BEGIN Reading passage

Data Cleaning for Maximum Impact: Tools and Workflows for Data Providers to Efficiently Find and Fix Data Quality Issues
Workshop Organizing Committee: Arctos (Teresa Mayfield-Meyer), iDigBio (Cat Chapman), NEON (Chandra Earl), Specify (Grant Fitzsimmons), Symbiota (Katie Pearson, Lindsay Walker), and TaxonWorks (Debbie Paul)
The Symbiota Support Hub led the coordination of one workshop at iDigBio’s 8th annual Digital Data in Biodiversity Research Conference held in Lawrence, KS, May 29-31, 2024. This 3-hour event happened on the third day of the meeting (Friday, May 31, 2024) and involved in-person and online participation, including a cohort of Biodiversity Data Capacity Fellows. The goal of this workshop was to equip participants with tools and workflows that they can use to easily find and fix common data quality issues. Participants gained hands-on experience with tools in GBIF, collections management systems, and other platforms with the ultimate goal of improving data quality for publicly-shared datasets. The Biodiversity Data Capacity Fellow grants broadened participation in the conference, increasing the capacity of a larger portion of the biodiversity data-providing community.

END Reading passage
BEGIN Excerpted records

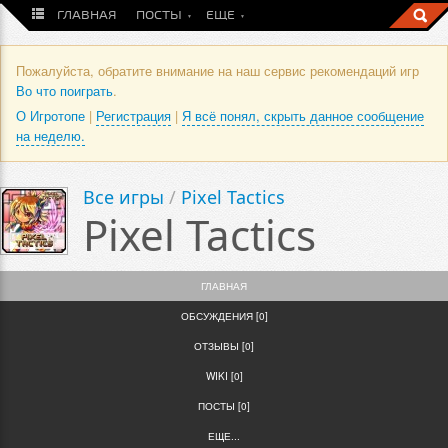
ГЛАВНАЯ
ПОСТЫ
ЕЩЕ
Пожалуйста, обратите внимание на наш сервис рекомендаций игр
Во что поиграть
.
О Игротопе
|
Регистрация
|
Я всё понял, скрыть данное сообщение
на неделю.
Все игры
/
Pixel Tactics
Pixel Tactics
ГЛАВНАЯ
ОБСУЖДЕНИЯ [0]
ОТЗЫВЫ [0]
WIKI [0]
ПОСТЫ [0]
ЕЩЕ...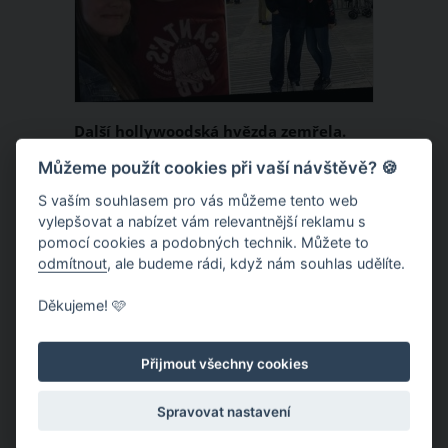
Další hollywoodská hvězda zemřela.
Známý herec ukončil život skokem z 27.
Můžeme použít cookies při vaší návštěvě? 🍪
patra
Hollywood opět truchlí, známý herec
S vaším souhlasem pro vás můžeme tento web
vylepšovat a nabízet vám relevantnější reklamu s
spáchal v pondělí 22. června
pomocí cookies a podobných technik. Můžete to
sebevraždu skokem z 27. patra svého
odmítnout
, ale budeme rádi, když nám souhlas udělíte.
bytu. Fanoušci i celý filmový svět jsou v
Děkujeme! 🩷
šoku a soucítí s hercovou rodinou.
ČLÁNEK
Přijmout všechny cookies
Spravovat nastavení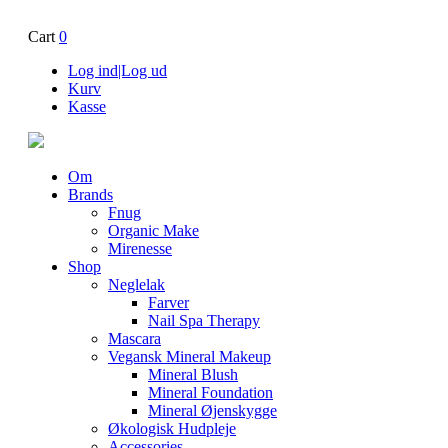
Cart
0
Log ind|Log ud
Kurv
Kasse
Om
Brands
Fnug
Organic Make
Mirenesse
Shop
Neglelak
Farver
Nail Spa Therapy
Mascara
Vegansk Mineral Makeup
Mineral Blush
Mineral Foundation
Mineral Øjenskygge
Økologisk Hudpleje
Accessories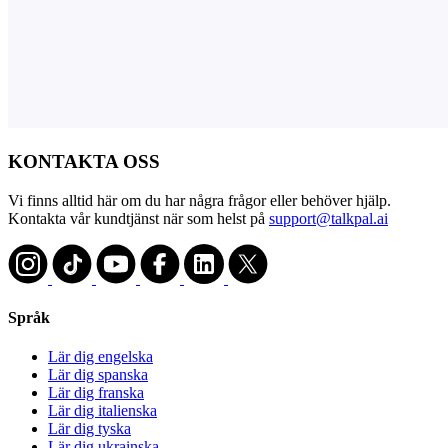
KONTAKTA OSS
Vi finns alltid här om du har några frågor eller behöver hjälp.
Kontakta vår kundtjänst när som helst på
support@talkpal.ai
Språk
Lär dig engelska
Lär dig spanska
Lär dig franska
Lär dig italienska
Lär dig tyska
Lär dig ukrainska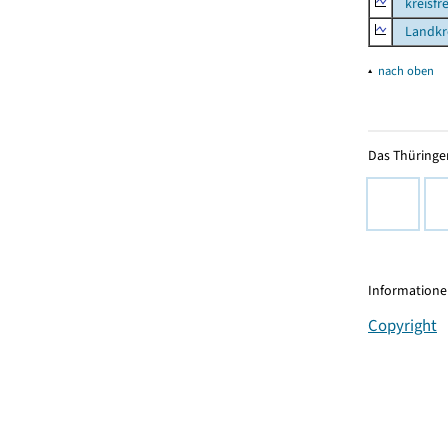
kreisfre
Landkre
▴
nach oben
Das Thüringer
Informationen
Copyright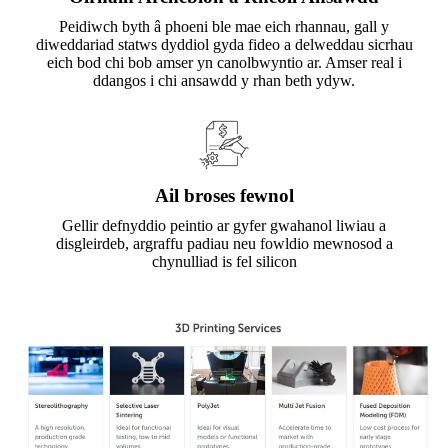
Peidiwch byth â phoeni ble mae eich rhannau, gall y
diweddariad statws dyddiol gyda fideo a delweddau sicrhau
eich bod chi bob amser yn canolbwyntio ar. Amser real i
ddangos i chi ansawdd y rhan beth ydyw.
Ail broses fewnol
Gellir defnyddio peintio ar gyfer gwahanol liwiau a
disgleirdeb, argraffu padiau neu fowldio mewnosod a
chynulliad is fel silicon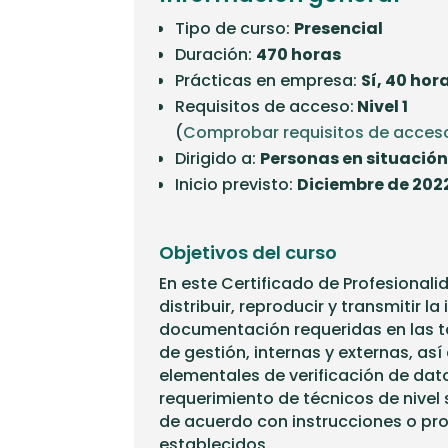
Tipo de curso:
Presencial
Duración:
470 horas
Prácticas en empresa:
Sí, 40 hor
Requisitos de acceso:
Nivel 1
(
Comprobar requisitos de acces
Dirigido a:
Personas en situació
Inicio previsto:
Diciembre de 202
Objetivos del curso
En este Certificado de Profesional
distribuir, reproducir y transmitir l
documentación requeridas en las t
de gestión, internas y externas, as
elementales de verificación de da
requerimiento de técnicos de nivel 
de acuerdo con instrucciones o pr
establecidos.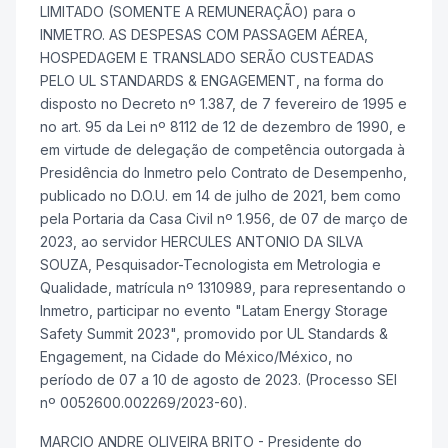
LIMITADO (SOMENTE A REMUNERAÇÃO) para o
INMETRO. AS DESPESAS COM PASSAGEM AÉREA,
HOSPEDAGEM E TRANSLADO SERÃO CUSTEADAS
PELO UL STANDARDS & ENGAGEMENT, na forma do
disposto no Decreto nº 1.387, de 7 fevereiro de 1995 e
no art. 95 da Lei nº 8112 de 12 de dezembro de 1990, e
em virtude de delegação de competência outorgada à
Presidência do Inmetro pelo Contrato de Desempenho,
publicado no D.O.U. em 14 de julho de 2021, bem como
pela Portaria da Casa Civil nº 1.956, de 07 de março de
2023, ao servidor HERCULES ANTONIO DA SILVA
SOUZA, Pesquisador-Tecnologista em Metrologia e
Qualidade, matrícula nº 1310989, para representando o
Inmetro, participar no evento "Latam Energy Storage
Safety Summit 2023", promovido por UL Standards &
Engagement, na Cidade do México/México, no
período de 07 a 10 de agosto de 2023. (Processo SEI
nº 0052600.002269/2023-60).
MARCIO ANDRE OLIVEIRA BRITO - Presidente do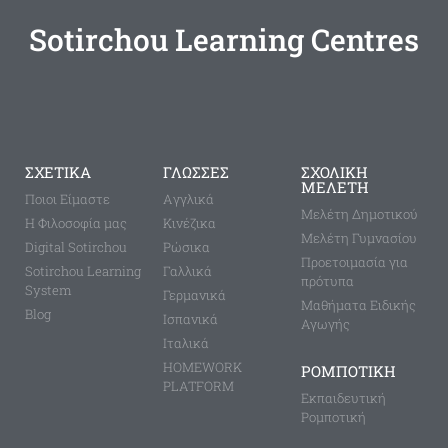
Sotirchou Learning Centres
ΣΧΕΤΙΚΑ
ΓΛΩΣΣΕΣ
ΣΧΟΛΙΚΗ
ΜΕΛΕΤΗ
Ποιοι Είμαστε
Aγγλικά
Μελέτη Δημοτικού
Η Φιλοσοφία μας
Κινέζικα
Μελέτη Γυμνασίου
Digital Sotirchou
Ρώσικα
Προετοιμασία για
Sotirchou Learning
Γαλλικά
πρότυπα
System
Γερμανικά
Μαθήματα Ειδικής
Blog
Ισπανικά
Αγωγής
Ιταλικά
HOMEWORK
ΡΟΜΠΟΤΙΚΗ
PLATFORM
Εκπαιδευτική
Ρομποτική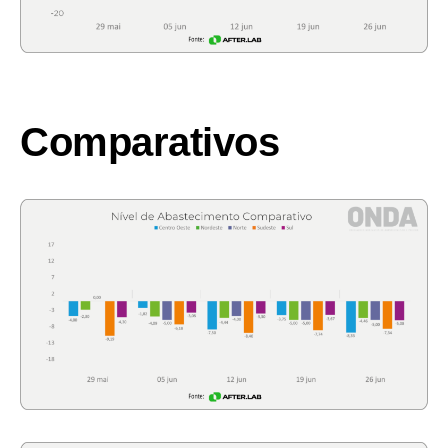
Comparativos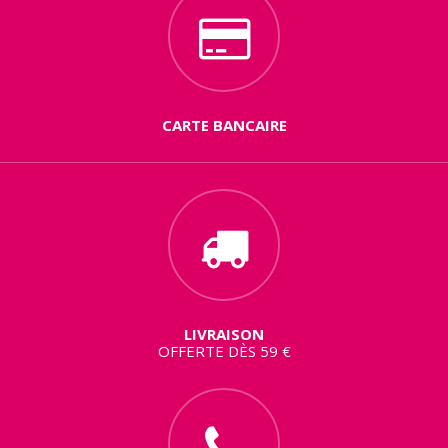
CARTE BANCAIRE
LIVRAISON
OFFERTE DÈS 59 €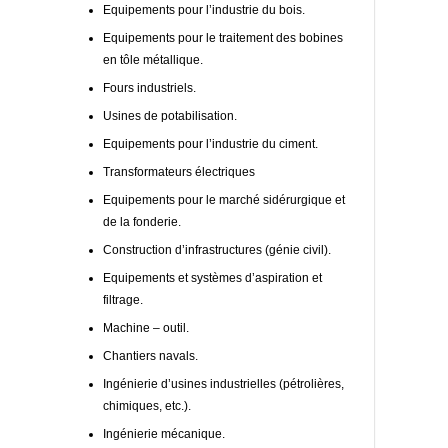
Equipements pour l’industrie du bois.
Equipements pour le traitement des bobines
en tôle métallique.
Fours industriels.
Usines de potabilisation.
Equipements pour l’industrie du ciment.
Transformateurs électriques
Equipements pour le marché sidérurgique et
de la fonderie.
Construction d’infrastructures (génie civil).
Equipements et systèmes d’aspiration et
filtrage.
Machine – outil.
Chantiers navals.
Ingénierie d’usines industrielles (pétrolières,
chimiques, etc.).
Ingénierie mécanique.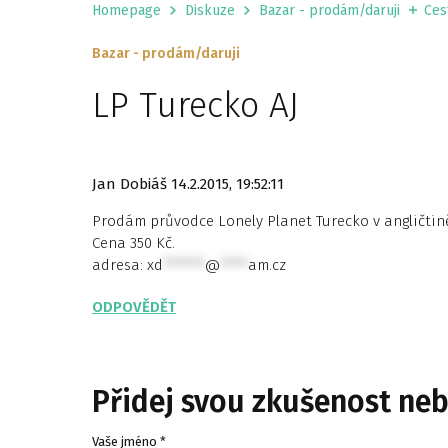
Homepage
Diskuze
Bazar - prodám/daruji
Ces
Bazar - prodám/daruji
LP Turecko AJ
Jan Dobiáš
14.2.2015, 19:52:11
Prodám průvodce Lonely Planet Turecko v angličtině.
Cena 350 Kč.
adresa:
xd
******
@
****
am.cz
ODPOVĚDĚT
Přidej svou zkušenost ne
Vaše jméno *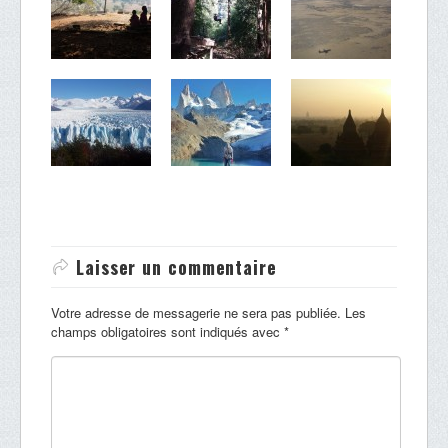
Laisser un commentaire
Votre adresse de messagerie ne sera pas publiée.
Les
champs obligatoires sont indiqués avec
*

END Excerpted records

◆ **Instructions to follow**: Based on the workshop description, decide whether each statement is true. Answer yes or no, and quote the words from the description that settle it. 1. The workshop lasted three hours. 2. The workshop was held on the first day of the conference. 3. People could take part only in person. Use only the workshop description to answer.

◆ **Solution to the exercise**:
1. Yes: "This 3-hour event"
2. No: "happened on the third day of the meeting (Friday, May 31, 2024)"
3. No: "involved in-person and online participation"